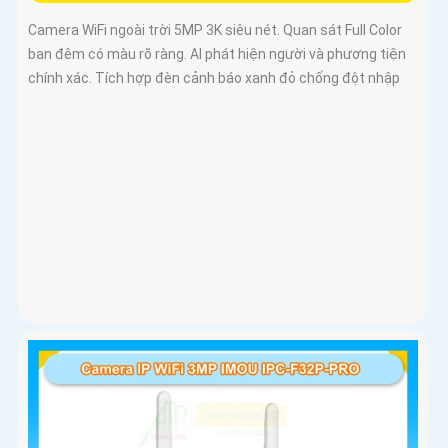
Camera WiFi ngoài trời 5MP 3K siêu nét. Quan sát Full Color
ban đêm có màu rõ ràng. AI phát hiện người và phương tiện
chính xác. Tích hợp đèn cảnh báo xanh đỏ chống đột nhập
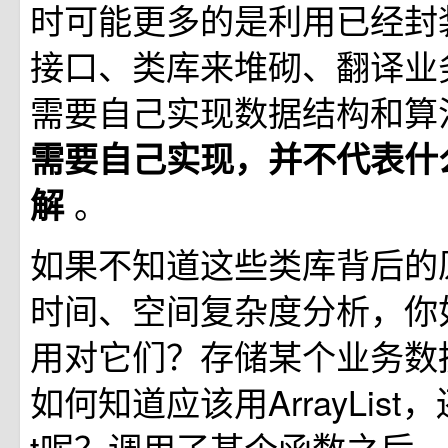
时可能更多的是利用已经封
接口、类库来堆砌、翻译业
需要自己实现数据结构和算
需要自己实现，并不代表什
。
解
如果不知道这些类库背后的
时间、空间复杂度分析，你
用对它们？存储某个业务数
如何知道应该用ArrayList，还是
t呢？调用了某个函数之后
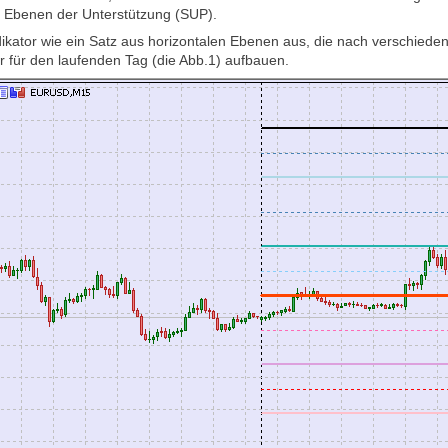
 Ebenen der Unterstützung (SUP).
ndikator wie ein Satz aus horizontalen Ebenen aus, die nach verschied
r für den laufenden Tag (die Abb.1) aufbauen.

• Prompt: Beginning with the line that holds "接口、类库来堆砌、翻译业", return each line through the end of the records above exactly. Do not include pictures.

• Reply:
接口、类库来堆砌、翻译业
需要自己实现数据结构和算
需要自己实现，并不代表什
。
解
如果不知道这些类库背后的
时间、空间复杂度分析，你
用对它们？存储某个业务数
如何知道应该用ArrayList，还是
t呢？调用了某个函数之后
 Ebenen der Unterstützung (SUP).
ndikator wie ein Satz aus horizontalen Ebenen aus, die nach verschied
r für den laufenden Tag (die Abb.1) aufbauen.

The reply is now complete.